I reconsidered the title because Eagle is not the archetype of fantasy—it is the archetype of vision. Eagle is the all-seeing eye in the sky and the all-sensing brain in the mind. A true Eagle story is grounded in what can be seen, not in what is merely imagined. Vision and imagination are the two poles of the great mind, and Eagle is the balancing master that can fly between them without falling into either void.
True vision emerges by leaning into what is visibly happening on one side and what can realistically unfold on the other. To lean entirely into imagination requires blind faith; to lean only into the visible breeds despair. Eagle holds both.
To be ready for this trecena requires having learned the lessons of the one that ended before it. The sensing organs must be cleansed of trickery and spectacle—this is the mark of the ending Jaguar. The old illusions no longer work. Time reflects this transition in a timeless way: we are at an eternal moment where we must stop falling for the same acts, the same enchantments.
In truth, this is what is wrong. We all know what is real and factual, yet that knowing feels incompatible with what we are allowed to afford in this “real” world. To function within this fiduciary prison we call modernity, we abandon common sense—that is, sanity itself. As this continues, if we do not take flight, we will keep marching into a madness where systems function only because they do not make sense.
After reading this, you can choose to blend in—functioning within the dysfunctional, stumbling over the falling stones of a crumbling pyramid, not to climb toward wellbeing but simply to avoid being buried.
Or you can open your wings and fly toward common sense—losing connection to what is called “reality,” but discovering instead the soft winds of spirit and a soul at peace.
To fly, sight must be recovered. This trecena exists to facilitate that recovery—if you are brave enough to enter it. Recovering sight means knowing where you are flying to: a real place, an island, a fragile branch. Whatever ground you choose, it must be solid, coherent, aligned with spirit, and conducive to health.
Do not let the winds deceive you. Wind is like money: it keeps you aloft, but without direction it will carry you far into frozen oceans where no land exists.

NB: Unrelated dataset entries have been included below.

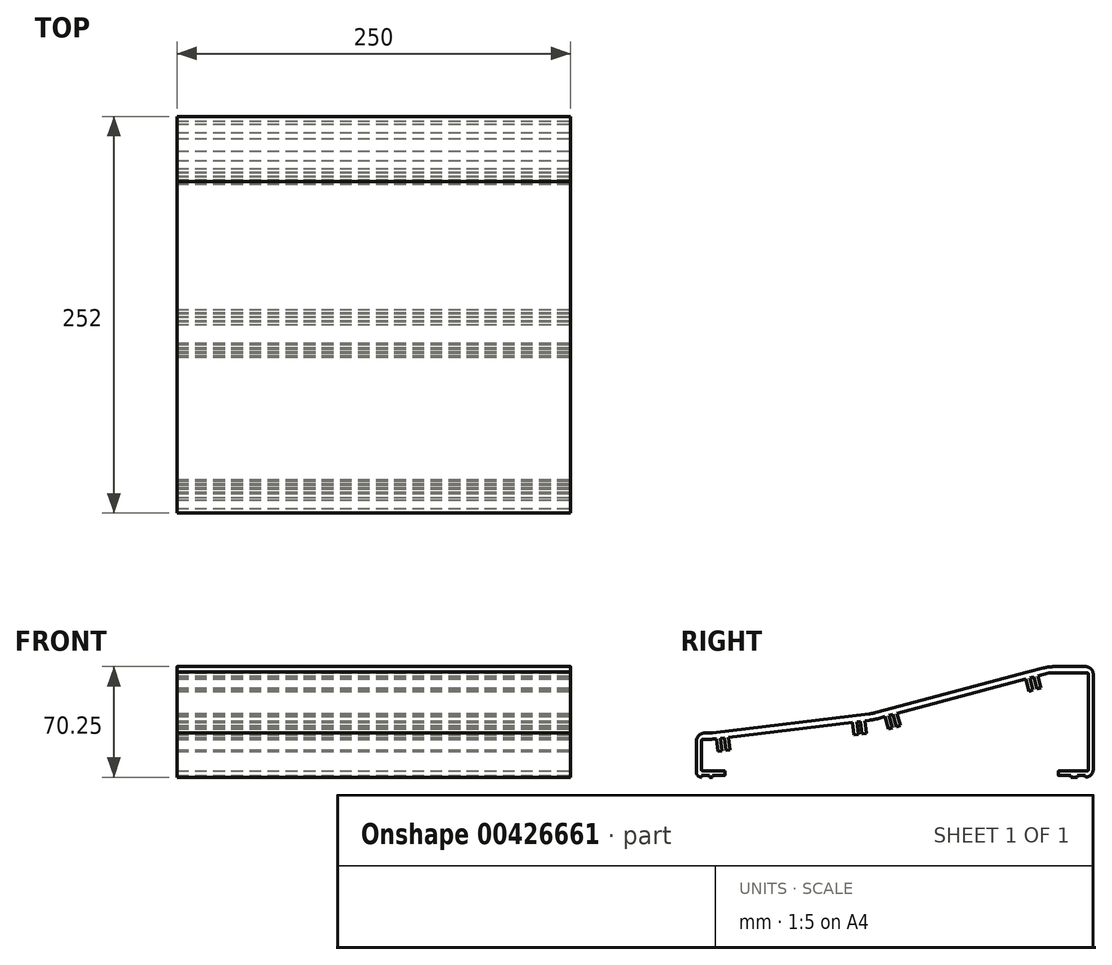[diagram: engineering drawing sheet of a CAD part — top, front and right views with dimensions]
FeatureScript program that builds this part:
annotation { "Feature Type Name" : "Feature", "Feature Type Description" : "" }
export const myFeature = defineFeature(function(context is Context, id is Id, definition is map)
    precondition{}
    {
        {
            var Q0;
            Q0=qCreatedBy(makeId("Right.planeOp"),FACE);
            var sketch = newSketch(context, id + "F0", { "sketchPlane" : qUnion([Q0])});
            skLineSegment(sketch, "E0", {"start": v(-67.21, 3) * mm, "end": v(-67.21, 23) * mm});
            skLineSegment(sketch, "E1", {"start": v(-62.21, 28) * mm, "end": v(-60.21, 28) * mm});
            skLineSegment(sketch, "E2", {"start": v(-57.1, 28.19) * mm, "end": v(42.18, 40.15) * mm});
            skLineSegment(sketch, "E3", {"start": v(46.7, 41.02) * mm, "end": v(143.32, 66.82) * mm});
            skPoint(sketch, "E4.visualSharp", {"position": v(-67.21, 28) * mm});
            skArc(sketch, "E4.filletArc", {"start": v(-62.21, 28) * mm, "mid": v(-65.75, 26.54) * mm, "end": v(-67.21, 23) * mm});
            skPoint(sketch, "E5.visualSharp", {"position": v(184.79, 70.25) * mm});
            skPoint(sketch, "E6.visualSharp", {"position": v(150.58, 68.76) * mm});
            skPoint(sketch, "E7.visualSharp", {"position": v(44.47, 40.43) * mm});
            skArc(sketch, "E7.filletArc", {"start": v(42.18, 40.15) * mm, "mid": v(44.46, 40.5) * mm, "end": v(46.7, 41.02) * mm});
            skPoint(sketch, "E8.visualSharp", {"position": v(-58.65, 28) * mm});
            skArc(sketch, "E8.filletArc", {"start": v(-60.21, 28) * mm, "mid": v(-58.65, 28.05) * mm, "end": v(-57.1, 28.19) * mm});
            skLineSegment(sketch, "E9.1", {"start": v(156.59, 66.23) * mm, "end": v(180.79, 66.25) * mm});
            skLineSegment(sketch, "E9.3", {"start": v(47.73, 37.16) * mm, "end": v(156.59, 66.23) * mm});
            skArc(sketch, "E9.4", {"start": v(42.66, 36.18) * mm, "mid": v(45.21, 36.58) * mm, "end": v(47.73, 37.16) * mm});
            skLineSegment(sketch, "E9.6", {"start": v(-63.21, 24) * mm, "end": v(-60.21, 24) * mm});
            skArc(sketch, "E9.7", {"start": v(-60.21, 24) * mm, "mid": v(-58.41, 24.05) * mm, "end": v(-56.62, 24.22) * mm});
            skLineSegment(sketch, "E9.8", {"start": v(-56.62, 24.22) * mm, "end": v(42.66, 36.18) * mm});
            skLineSegment(sketch, "E10", {"start": v(-59.01, 0) * mm, "end": v(-57.2, 0) * mm});
            skPoint(sketch, "E11.visualSharp", {"position": v(-67.21, 0) * mm});
            skArc(sketch, "E11.filletArc", {"start": v(-67.21, 3) * mm, "mid": v(-66.33, 0.88) * mm, "end": v(-64.21, 0) * mm});
            skLineSegment(sketch, "E12", {"start": v(170.59, 0) * mm, "end": v(174.59, 0) * mm});
            skPoint(sketch, "E13.visualSharp", {"position": v(181.57, 0) * mm});
            skLineSegment(sketch, "E14.0", {"start": v(-64.21, 5) * mm, "end": v(-64.21, 23) * mm});
            skLineSegment(sketch, "E15", {"start": v(160.42, 70.23) * mm, "end": v(179.78, 70.25) * mm});
            skLineSegment(sketch, "E16", {"start": v(184.79, 65.25) * mm, "end": v(184.79, 5) * mm});
            skArc(sketch, "E17.filletArc", {"start": v(184.79, 65.25) * mm, "mid": v(183.32, 68.78) * mm, "end": v(179.78, 70.25) * mm});
            skLineSegment(sketch, "E18", {"start": v(181.79, 5) * mm, "end": v(181.79, 65.25) * mm});
            skPoint(sketch, "E19.visualSharp", {"position": v(181.79, 66.25) * mm});
            skArc(sketch, "E19.filletArc", {"start": v(181.79, 65.25) * mm, "mid": v(181.5, 65.95) * mm, "end": v(180.79, 66.25) * mm});
            skArc(sketch, "E20.filletArc", {"start": v(-63.21, 24) * mm, "mid": v(-63.92, 23.7) * mm, "end": v(-64.21, 23) * mm});
            skLineSegment(sketch, "E21", {"start": v(-64.21, 0) * mm, "end": v(-64.21, 1) * mm});
            skLineSegment(sketch, "E22", {"start": v(-64.21, 1) * mm, "end": v(-59.01, 1) * mm});
            skLineSegment(sketch, "E23", {"start": v(-59.01, 1) * mm, "end": v(-59.01, 0) * mm});
            skLineSegment(sketch, "E24", {"start": v(179.79, 0) * mm, "end": v(179.79, 1) * mm});
            skLineSegment(sketch, "E25", {"start": v(179.79, 1) * mm, "end": v(174.59, 1) * mm});
            skLineSegment(sketch, "E26", {"start": v(174.59, 1) * mm, "end": v(174.59, 0) * mm});
            skPoint(sketch, "E27.visualSharp", {"position": v(184.79, 0) * mm});
            skArc(sketch, "E27.filletArc", {"start": v(179.79, 0) * mm, "mid": v(183.32, 1.46) * mm, "end": v(184.79, 5) * mm});
            skLineSegment(sketch, "E28", {"start": v(-57.2, 0) * mm, "end": v(-57.2, 1) * mm});
            skLineSegment(sketch, "E29", {"start": v(-57.2, 1) * mm, "end": v(-49.4, 1) * mm});
            skLineSegment(sketch, "E30", {"start": v(-49.2, 1.2) * mm, "end": v(-49.2, 3.8) * mm});
            skLineSegment(sketch, "E31", {"start": v(-49.4, 4) * mm, "end": v(-63.21, 4) * mm});
            skArc(sketch, "E32.filletArc", {"start": v(-64.21, 5) * mm, "mid": v(-63.92, 4.3) * mm, "end": v(-63.21, 4) * mm});
            skPoint(sketch, "E33.visualSharp", {"position": v(-49.2, 4) * mm});
            skArc(sketch, "E33.filletArc", {"start": v(-49.2, 3.8) * mm, "mid": v(-49.25, 3.94) * mm, "end": v(-49.4, 4) * mm});
            skPoint(sketch, "E34.visualSharp", {"position": v(-49.2, 1) * mm});
            skArc(sketch, "E34.filletArc", {"start": v(-49.4, 1) * mm, "mid": v(-49.25, 1.06) * mm, "end": v(-49.2, 1.2) * mm});
            skLineSegment(sketch, "E35", {"start": v(170.59, 0) * mm, "end": v(170.59, 1) * mm});
            skLineSegment(sketch, "E36", {"start": v(170.59, 1) * mm, "end": v(162.79, 1) * mm});
            skLineSegment(sketch, "E37", {"start": v(162.59, 1.2) * mm, "end": v(162.59, 3.8) * mm});
            skLineSegment(sketch, "E38", {"start": v(162.79, 4) * mm, "end": v(180.79, 4) * mm});
            skArc(sketch, "E39.filletArc", {"start": v(180.79, 4) * mm, "mid": v(181.5, 4.3) * mm, "end": v(181.79, 5) * mm});
            skPoint(sketch, "E40.visualSharp", {"position": v(162.59, 4) * mm});
            skArc(sketch, "E40.filletArc", {"start": v(162.79, 4) * mm, "mid": v(162.65, 3.94) * mm, "end": v(162.59, 3.8) * mm});
            skPoint(sketch, "E41.visualSharp", {"position": v(162.59, 1) * mm});
            skArc(sketch, "E41.filletArc", {"start": v(162.59, 1.2) * mm, "mid": v(162.65, 1.06) * mm, "end": v(162.79, 1) * mm});
            skPoint(sketch, "E42.orphan", {"position": v(-50.17, 0) * mm});
            skLineSegment(sketch, "E43", {"start": v(-54.62, 24.46) * mm, "end": v(-53.66, 16.51) * mm});
            skLineSegment(sketch, "E44", {"start": v(-53.66, 16.51) * mm, "end": v(-50.98, 16.84) * mm});
            skLineSegment(sketch, "E45", {"start": v(-50.98, 16.84) * mm, "end": v(-51.94, 24.78) * mm});
            skLineSegment(sketch, "E46", {"start": v(-49.46, 25.08) * mm, "end": v(-48.5, 17.14) * mm});
            skLineSegment(sketch, "E47", {"start": v(-48.5, 17.14) * mm, "end": v(-45.82, 17.46) * mm});
            skLineSegment(sketch, "E48", {"start": v(-45.82, 17.46) * mm, "end": v(-46.78, 25.4) * mm});
            skLineSegment(sketch, "E49", {"start": v(153.03, 69.3) * mm, "end": v(143.32, 66.82) * mm});
            skPoint(sketch, "E50.visualSharp", {"position": v(156.66, 70.23) * mm});
            skArc(sketch, "E50.filletArc", {"start": v(160.42, 70.23) * mm, "mid": v(156.7, 70) * mm, "end": v(153.03, 69.3) * mm});
            skLineSegment(sketch, "E51", {"start": v(31.87, 34.88) * mm, "end": v(32.83, 26.94) * mm});
            skLineSegment(sketch, "E52", {"start": v(32.83, 26.94) * mm, "end": v(35.5, 27.26) * mm});
            skLineSegment(sketch, "E53", {"start": v(35.5, 27.26) * mm, "end": v(34.55, 35.2) * mm});
            skLineSegment(sketch, "E54", {"start": v(37.03, 35.5) * mm, "end": v(37.99, 27.56) * mm});
            skLineSegment(sketch, "E55", {"start": v(37.99, 27.56) * mm, "end": v(40.67, 27.88) * mm});
            skLineSegment(sketch, "E56", {"start": v(40.67, 27.88) * mm, "end": v(39.71, 35.83) * mm});
            skLineSegment(sketch, "E57", {"start": v(52.53, 38.44) * mm, "end": v(54.6, 30.71) * mm});
            skLineSegment(sketch, "E58", {"start": v(54.6, 30.71) * mm, "end": v(57.2, 31.4) * mm});
            skLineSegment(sketch, "E59", {"start": v(57.2, 31.4) * mm, "end": v(55.14, 39.14) * mm});
            skLineSegment(sketch, "E60", {"start": v(57.56, 39.78) * mm, "end": v(59.62, 32.05) * mm});
            skLineSegment(sketch, "E61", {"start": v(59.62, 32.05) * mm, "end": v(62.23, 32.75) * mm});
            skLineSegment(sketch, "E62", {"start": v(62.23, 32.75) * mm, "end": v(60.16, 40.48) * mm});
            skLineSegment(sketch, "E63", {"start": v(149.55, 64.35) * mm, "end": v(151.61, 56.62) * mm});
            skLineSegment(sketch, "E64", {"start": v(151.61, 56.62) * mm, "end": v(149, 55.92) * mm});
            skLineSegment(sketch, "E65", {"start": v(149, 55.92) * mm, "end": v(146.94, 63.65) * mm});
            skLineSegment(sketch, "E66", {"start": v(144.53, 63) * mm, "end": v(146.59, 55.28) * mm});
            skLineSegment(sketch, "E67", {"start": v(146.59, 55.28) * mm, "end": v(143.98, 54.58) * mm});
            skLineSegment(sketch, "E68", {"start": v(143.98, 54.58) * mm, "end": v(141.92, 62.3) * mm});
            skSolve(sketch);
        }
        {
            var Q0;
            Q0 = qSketchRegion(id + "F0", true);
            extrude(context, id + "F1", {"entities" : qUnion([Q0]), "oppositeDirection" : true, "depth" : 250 * mm});
        }
    });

Proper Eagle requires shedding not only clothes but skin. At the beginning of this new solar cycle—beware of celebrating it by Gregorian measures—be prepared to sacrifice something in exchange for land, sanity, and a way of living that actually makes sense. Remember that spirit is immaterial: it responds not to pragmatic adequacy but to symbolic truth. Something may “work” materially, yet poison the soul if it lacks meaning or causes harm.
Letting go of apparent material stability in exchange for spiritual peace is always a worthy trade. Just be certain the sacrifice is made consciously, by choice and mastery—not imposed because deceptive winds carried you somewhere you never intended to go.